Salah satu peserta aksi meyampaikan orasi menolak kebangkitan Orda Baru di Taman Braga, Jl. Braga, Kota Bandung, Rabu (21/5/25). (Farah Farihah/Magang).
SUAKAONLINE.COM – Memperingati 27 tahun lengsernya Soeharto, Komite 21 menggelar aksi “Melawan Kebangkitan Orde Baru” di Taman Braga, Kota Bandung, Rabu (21/5/2025). Aksi ini menolak narasi pelurusan sejarah yang menyebut Soeharto sebagai pahlawan, dan menyoroti agenda Reformasi 1998 yang dinilai telah dikhianati oleh rezim saat ini.
Komite 21 menyerukan bahwa rezim Orde Baru tidak hanya menindas secara fisik, tetapi juga secara ideologis. Pasca pembantaian 1965, Soeharto membentuk citra bapak pembangunan yang menyembunyikan kekerasan negara terhadap rakyat.
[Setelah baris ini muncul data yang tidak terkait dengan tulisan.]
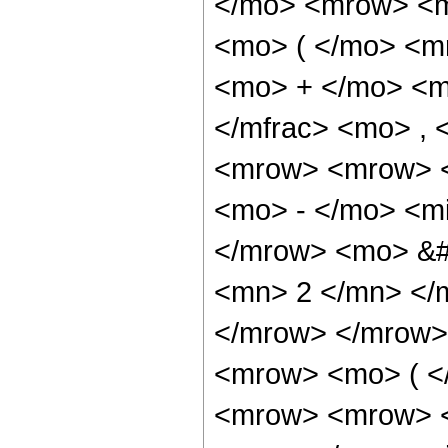
</mo> <mrow> <m
<mo> ( </mo> <m
<mo> + </mo> <m
</mfrac> <mo> ,
<mrow> <mrow> <
<mo> - </mo> <mi
</mrow> <mo> &#
<mn> 2 </mn> </
</mrow> </mrow>
<mrow> <mo> ( <
<mrow> <mrow> <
Kritik terhadap pembangunan dianggap ancaman dan sering dicap sebagai komunis label yang ketika itu bisa berarti vonis mati.
“Gerakan mahasiswa di masa Orde Baru menunjukkan betapa militeristiknya pemerintahan Soeharto, masyarakat dikaburkan dalam kesadaran kritis mereka tidak bisa melihat konflik sosial yang terjadi berdalih pembangunan negara. Itulah sebabnya gerakan Reformasi 1998 lahir untuk mengakhiri kediktatoran ini,” ujar Vara salah satu orator aksi.
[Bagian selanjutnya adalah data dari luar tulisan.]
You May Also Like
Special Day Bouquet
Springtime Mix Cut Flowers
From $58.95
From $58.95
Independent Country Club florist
Komite 21 mengingatkan bahwa dari enam agenda utama Reformasi 1998, hanya satu yang benar-benar terlaksana. Selebihnya terbengkalai atau dijalankan setengah hati:
- Mengadili Soeharto dan kroninya (tidak tuntas)
- Amandemen UUD 1945 (terlaksana)
- Menghapus dwifungsi ABRI (tidak tuntas)
- Melaksanakan otonomi daerah seluas-luasnya (tidak tuntas)
- Menegakkan supremasi hukum (setengah hati)
- Mewujudkan pemerintahan bersih dari KKN (setengah hati)
Dalam aksi tersebut, massa mengecam kebijakan masa kini yang dinilai meneruskan pola represif Orde Baru. UU Cipta Kerja menjadi simbol kembalinya rezim pembangunanisme yang berorientasi pada investasi, bukan kesejahteraan rakyat. Kebijakan ini dianggap mengorbankan rakyat demi kepentingan investor.
“UU Cipta Kerja memperluas pasar tanah dan melegalkan praktik perampasan lahan. Semakin luas pasar tanah, semakin masif pula perampasan terjadi. Negara bukan lagi pelindung rakyat, tapi agen modal asing,” tegas peserta aksi.
Aksi diwarnai teatrikal mediasi dengan arwah Soeharto sebagai simbol bahwa dosa-dosa masa lalu belum selesai. Para aktor mengenakan atribut tentara, membawa bunga, cat merah menyerupai darah, dan menampilkan adegan tubuh terhempas ke lantai. Ini menggambarkan penderitaan rakyat selama era Orde Baru.
Menjelang akhir aksi, massa berkumpul untuk mendengarkan pembacaan pernyataan sikap sebagai puncak dari rangkaian kegiatan.Selebaran berisi tuntutan juga dibagikan kepada peserta aksi. Dalam teks tersebut tertulis: “Ini bukan hanya soal masa lalu, tapi juga masa depan. Reformasi yang dikorbankan jangan dikhianati.”